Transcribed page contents
::::::

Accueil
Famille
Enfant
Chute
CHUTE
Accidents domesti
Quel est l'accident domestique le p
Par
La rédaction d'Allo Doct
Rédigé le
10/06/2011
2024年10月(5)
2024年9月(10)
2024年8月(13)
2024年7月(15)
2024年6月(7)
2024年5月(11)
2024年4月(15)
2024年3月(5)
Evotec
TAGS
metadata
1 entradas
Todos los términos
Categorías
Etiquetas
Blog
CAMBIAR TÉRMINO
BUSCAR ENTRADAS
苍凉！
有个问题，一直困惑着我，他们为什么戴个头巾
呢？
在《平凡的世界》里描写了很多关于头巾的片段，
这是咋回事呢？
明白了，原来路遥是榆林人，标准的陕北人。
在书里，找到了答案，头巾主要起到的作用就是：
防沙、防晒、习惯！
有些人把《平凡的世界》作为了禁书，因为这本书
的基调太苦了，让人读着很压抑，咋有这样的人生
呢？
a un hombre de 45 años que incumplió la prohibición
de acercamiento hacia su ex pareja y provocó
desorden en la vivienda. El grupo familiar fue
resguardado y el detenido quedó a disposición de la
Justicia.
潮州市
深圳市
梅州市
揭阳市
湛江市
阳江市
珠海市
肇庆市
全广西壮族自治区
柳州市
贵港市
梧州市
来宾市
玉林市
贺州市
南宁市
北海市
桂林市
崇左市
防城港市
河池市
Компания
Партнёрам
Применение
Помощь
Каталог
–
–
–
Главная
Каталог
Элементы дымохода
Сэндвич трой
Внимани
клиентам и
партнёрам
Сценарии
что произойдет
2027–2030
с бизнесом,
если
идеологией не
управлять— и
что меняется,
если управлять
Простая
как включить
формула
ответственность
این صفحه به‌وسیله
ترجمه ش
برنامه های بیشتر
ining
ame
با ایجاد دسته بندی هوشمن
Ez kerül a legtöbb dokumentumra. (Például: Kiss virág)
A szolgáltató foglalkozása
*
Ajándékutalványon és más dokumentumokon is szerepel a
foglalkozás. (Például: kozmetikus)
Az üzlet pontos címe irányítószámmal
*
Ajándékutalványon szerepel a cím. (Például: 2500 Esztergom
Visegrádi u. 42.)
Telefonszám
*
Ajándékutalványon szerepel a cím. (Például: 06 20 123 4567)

::::::

Please copy each record shown above exactly.

Accueil
Famille
Enfant
Chute
CHUTE
Accidents domesti
Quel est l'accident domestique le p
Par
La rédaction d'Allo Doct
Rédigé le
10/06/2011
2024年10月(5)
2024年9月(10)
2024年8月(13)
2024年7月(15)
2024年6月(7)
2024年5月(11)
2024年4月(15)
2024年3月(5)
Evotec
TAGS
metadata
1 entradas
Todos los términos
Categorías
Etiquetas
Blog
CAMBIAR TÉRMINO
BUSCAR ENTRADAS
苍凉！
有个问题，一直困惑着我，他们为什么戴个头巾
呢？
在《平凡的世界》里描写了很多关于头巾的片段，
这是咋回事呢？
明白了，原来路遥是榆林人，标准的陕北人。
在书里，找到了答案，头巾主要起到的作用就是：
防沙、防晒、习惯！
有些人把《平凡的世界》作为了禁书，因为这本书
的基调太苦了，让人读着很压抑，咋有这样的人生
呢？
a un hombre de 45 años que incumplió la prohibición
de acercamiento hacia su ex pareja y provocó
desorden en la vivienda. El grupo familiar fue
resguardado y el detenido quedó a disposición de la
Justicia.
潮州市
深圳市
梅州市
揭阳市
湛江市
阳江市
珠海市
肇庆市
全广西壮族自治区
柳州市
贵港市
梧州市
来宾市
玉林市
贺州市
南宁市
北海市
桂林市
崇左市
防城港市
河池市
Компания
Партнёрам
Применение
Помощь
Каталог
–
–
–
Главная
Каталог
Элементы дымохода
Сэндвич трой
Внимани
клиентам и
партнёрам
Сценарии
что произойдет
2027–2030
с бизнесом,
если
идеологией не
управлять— и
что меняется,
если управлять
Простая
как включить
формула
ответственность
این صفحه به‌وسیله
ترجمه ش
برنامه های بیشتر
ining
ame
با ایجاد دسته بندی هوشمن
Ez kerül a legtöbb dokumentumra. (Például: Kiss virág)
A szolgáltató foglalkozása
*
Ajándékutalványon és más dokumentumokon is szerepel a
foglalkozás. (Például: kozmetikus)
Az üzlet pontos címe irányítószámmal
*
Ajándékutalványon szerepel a cím. (Például: 2500 Esztergom
Visegrádi u. 42.)
Telefonszám
*
Ajándékutalványon szerepel a cím. (Például: 06 20 123 4567)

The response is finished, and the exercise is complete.